Stanley tomó una profunda bocanada de aire.

—«Encontrar a Nicko… Nicko Heap, en el astillero de Jannit. Dile lo que está pasando. Dile dónde estamos. ¿Lo harás?»

Nicko palideció.

—¿Quién lo envía?

Stanley se sentó sobre un montón de papeles.

—Bueno, yo no voy por ahí llevando mensajes como este para cualquiera, como podéis comprender… en especial, dada la presente, eeh… situación. Sin embargo, considero no ser, al menos hasta cierto punto, un mero mensajero, sino estar ejerciendo funciones de representante personal de… ¡aaay!

Nicko apretó con el dedo la oronda barriga de la rata.

—¡Aaay! Eso duele —protestó Stanley—, No hay necesidad de recurrir a la violencia, oiga. Solo la bondad de mi corazón me ha hecho venir hasta aquí.

Nicko se inclinó sobre la mesa y miró cara a cara a la rata.

—Stanley —dijo—. Si no me dices de inmediato quién envía el mensaje, yo mismo te estrangularé. ¿Lo pillas?

—Sip.
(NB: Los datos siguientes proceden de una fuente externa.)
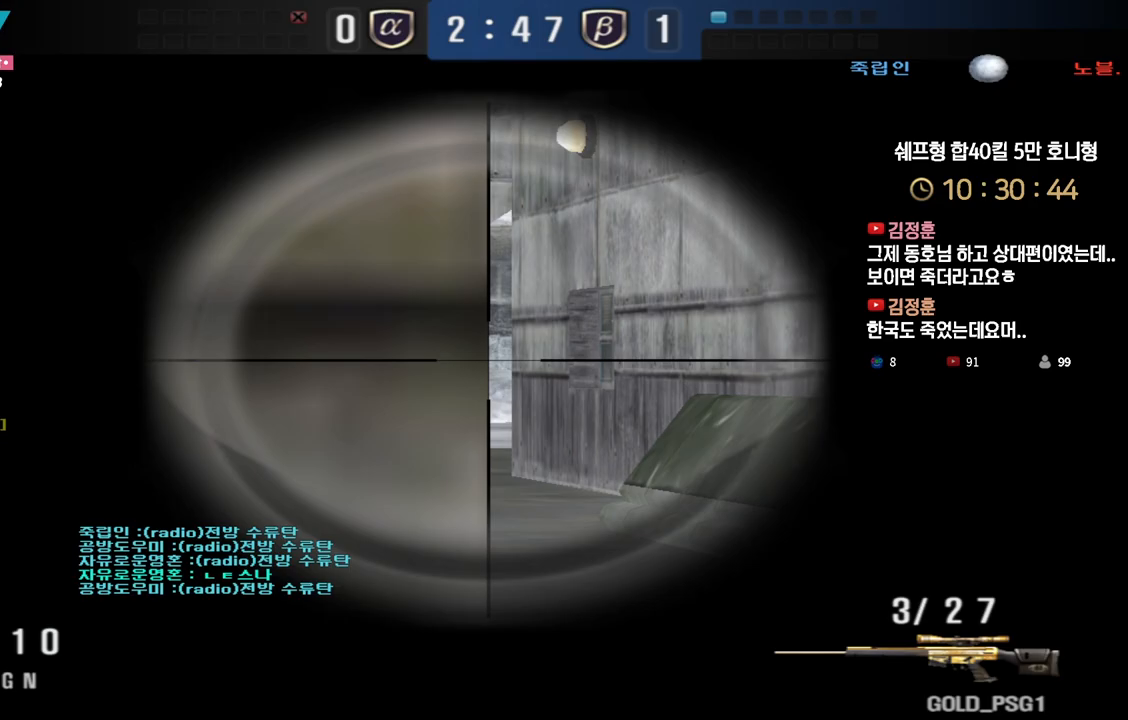
{"keys": ["ctrl"], "events": []}
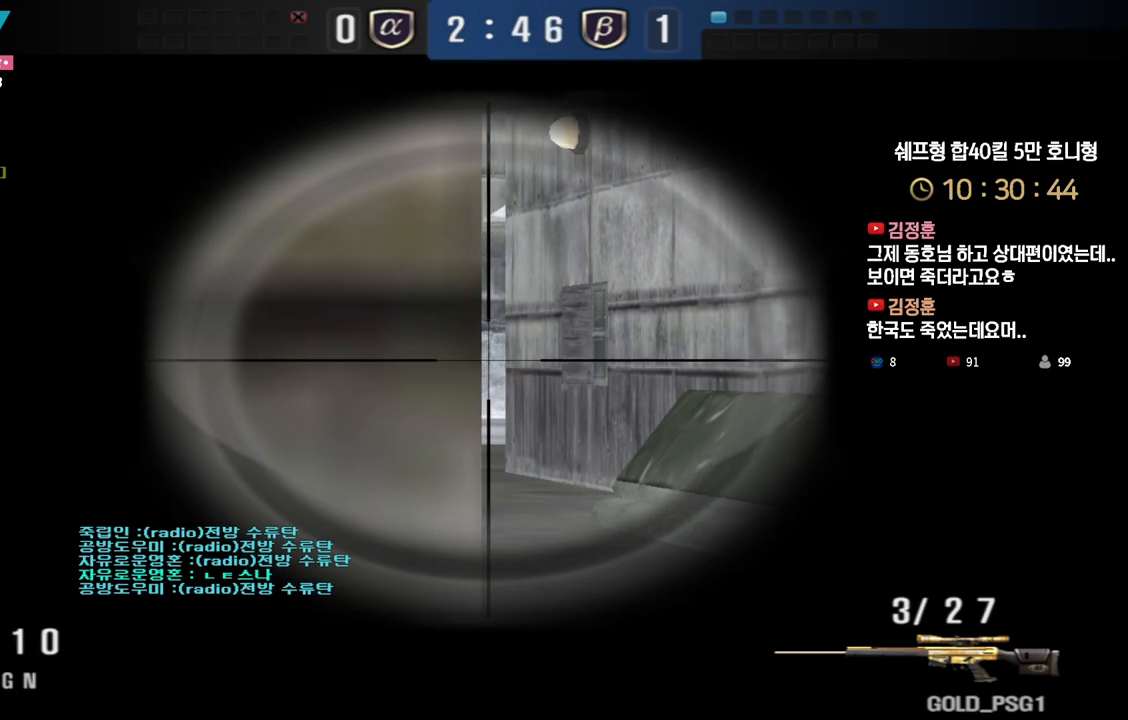
{"keys": ["ctrl"], "events": []}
Lo pillo. A la primera.

—¿Quién lo envía, entonces?

—La Princesa.

—Jenna. *

—Sí. La princesa Jenna.

Nicko miró a sus compañeros, la luz de la única vela situada en el centro de la mesa proyectaba sombras sobre sus rostros preocupados. Durante unos minutos, las cabriolas de Stanley los habían distraído de lo que sucedía en el exterior… pero no por mucho tiempo. Toda la preocupación por sus familias y amigos, que estaban en el Castillo, volvieron a emerger a la superficie.

—Muy bien —dijo Nicko lentamente—. Pues… dime: ¿dónde está Jenna? ¿Quiénes son «ellos»? ¿Están a salvo? ¿Cuándo envió el mensaje? ¿Cómo es que tú…?

Ahora le tocó a Stanley interrumpir.

—Mirad —dijo con cansancio—, ha sido un día muy largo. He pasado por unas cuantas experiencias desagradables. Os lo explicaré todo, pero antes, una taza de té y unas galletas harían maravillas.

Maggie fue a levantarse, pero Rupert la detuvo.

—También ha sido un día muy largo para ti —dijo—. Yo lo haré.

Se hizo el silencio, roto únicamente por el leve siseo de la pequeña cocinilla… y por el repentino y aterrador rugido de algo allí fuera, en lo más profundo de la oscuridad.